▶ [RECORDS FOR THE TASK]
● ● ● ● ●
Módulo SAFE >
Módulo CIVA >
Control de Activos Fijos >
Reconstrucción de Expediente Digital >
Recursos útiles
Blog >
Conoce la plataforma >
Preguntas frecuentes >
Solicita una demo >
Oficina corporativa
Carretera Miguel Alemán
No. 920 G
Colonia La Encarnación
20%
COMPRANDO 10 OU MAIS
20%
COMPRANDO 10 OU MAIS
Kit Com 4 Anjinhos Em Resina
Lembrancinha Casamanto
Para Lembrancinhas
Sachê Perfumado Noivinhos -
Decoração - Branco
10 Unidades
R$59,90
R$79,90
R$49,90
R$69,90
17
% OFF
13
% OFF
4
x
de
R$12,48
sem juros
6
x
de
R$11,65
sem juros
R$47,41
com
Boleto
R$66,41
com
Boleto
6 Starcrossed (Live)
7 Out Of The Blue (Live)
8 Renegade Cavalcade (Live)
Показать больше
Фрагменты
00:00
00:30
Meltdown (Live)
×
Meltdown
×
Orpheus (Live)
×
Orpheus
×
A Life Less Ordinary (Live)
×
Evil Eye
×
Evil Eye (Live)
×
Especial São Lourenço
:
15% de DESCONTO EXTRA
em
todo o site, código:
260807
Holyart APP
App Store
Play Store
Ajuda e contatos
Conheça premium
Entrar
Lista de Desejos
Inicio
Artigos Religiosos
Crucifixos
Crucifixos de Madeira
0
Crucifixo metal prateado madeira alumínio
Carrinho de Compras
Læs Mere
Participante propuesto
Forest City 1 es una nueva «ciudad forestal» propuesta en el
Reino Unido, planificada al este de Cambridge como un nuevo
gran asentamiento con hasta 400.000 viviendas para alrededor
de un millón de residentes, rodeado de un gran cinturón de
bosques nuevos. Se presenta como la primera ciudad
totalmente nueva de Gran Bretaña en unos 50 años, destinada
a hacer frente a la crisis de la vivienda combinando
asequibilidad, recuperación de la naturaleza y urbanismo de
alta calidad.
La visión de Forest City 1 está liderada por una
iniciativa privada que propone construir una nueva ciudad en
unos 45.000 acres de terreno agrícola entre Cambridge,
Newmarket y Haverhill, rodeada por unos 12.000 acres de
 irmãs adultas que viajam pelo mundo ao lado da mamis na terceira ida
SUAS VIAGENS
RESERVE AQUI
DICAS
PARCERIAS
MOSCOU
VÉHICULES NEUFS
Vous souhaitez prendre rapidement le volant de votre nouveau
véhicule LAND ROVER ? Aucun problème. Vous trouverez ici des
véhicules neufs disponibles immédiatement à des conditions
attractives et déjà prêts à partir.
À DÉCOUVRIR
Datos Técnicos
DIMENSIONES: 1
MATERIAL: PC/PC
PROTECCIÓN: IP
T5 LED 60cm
● ● ● ● ●
▶ [TASK TO CARRY OUT]
Reproduce the data above in full, changing each "Boleto" to "Pix" and leaving every other word as it is.

▶ [RESULT FOR THIS TASK]
Módulo SAFE >
Módulo CIVA >
Control de Activos Fijos >
Reconstrucción de Expediente Digital >
Recursos útiles
Blog >
Conoce la plataforma >
Preguntas frecuentes >
Solicita una demo >
Oficina corporativa
Carretera Miguel Alemán
No. 920 G
Colonia La Encarnación
20%
COMPRANDO 10 OU MAIS
20%
COMPRANDO 10 OU MAIS
Kit Com 4 Anjinhos Em Resina
Lembrancinha Casamanto
Para Lembrancinhas
Sachê Perfumado Noivinhos -
Decoração - Branco
10 Unidades
R$59,90
R$79,90
R$49,90
R$69,90
17
% OFF
13
% OFF
4
x
de
R$12,48
sem juros
6
x
de
R$11,65
sem juros
R$47,41
com
Pix
R$66,41
com
Pix
6 Starcrossed (Live)
7 Out Of The Blue (Live)
8 Renegade Cavalcade (Live)
Показать больше
Фрагменты
00:00
00:30
Meltdown (Live)
×
Meltdown
×
Orpheus (Live)
×
Orpheus
×
A Life Less Ordinary (Live)
×
Evil Eye
×
Evil Eye (Live)
×
Especial São Lourenço
:
15% de DESCONTO EXTRA
em
todo o site, código:
260807
Holyart APP
App Store
Play Store
Ajuda e contatos
Conheça premium
Entrar
Lista de Desejos
Inicio
Artigos Religiosos
Crucifixos
Crucifixos de Madeira
0
Crucifixo metal prateado madeira alumínio
Carrinho de Compras
Læs Mere
Participante propuesto
Forest City 1 es una nueva «ciudad forestal» propuesta en el
Reino Unido, planificada al este de Cambridge como un nuevo
gran asentamiento con hasta 400.000 viviendas para alrededor
de un millón de residentes, rodeado de un gran cinturón de
bosques nuevos. Se presenta como la primera ciudad
totalmente nueva de Gran Bretaña en unos 50 años, destinada
a hacer frente a la crisis de la vivienda combinando
asequibilidad, recuperación de la naturaleza y urbanismo de
alta calidad.
La visión de Forest City 1 está liderada por una
iniciativa privada que propone construir una nueva ciudad en
unos 45.000 acres de terreno agrícola entre Cambridge,
Newmarket y Haverhill, rodeada por unos 12.000 acres de
 irmãs adultas que viajam pelo mundo ao lado da mamis na terceira ida
SUAS VIAGENS
RESERVE AQUI
DICAS
PARCERIAS
MOSCOU
VÉHICULES NEUFS
Vous souhaitez prendre rapidement le volant de votre nouveau
véhicule LAND ROVER ? Aucun problème. Vous trouverez ici des
véhicules neufs disponibles immédiatement à des conditions
attractives et déjà prêts à partir.
À DÉCOUVRIR
Datos Técnicos
DIMENSIONES: 1
MATERIAL: PC/PC
PROTECCIÓN: IP
T5 LED 60cm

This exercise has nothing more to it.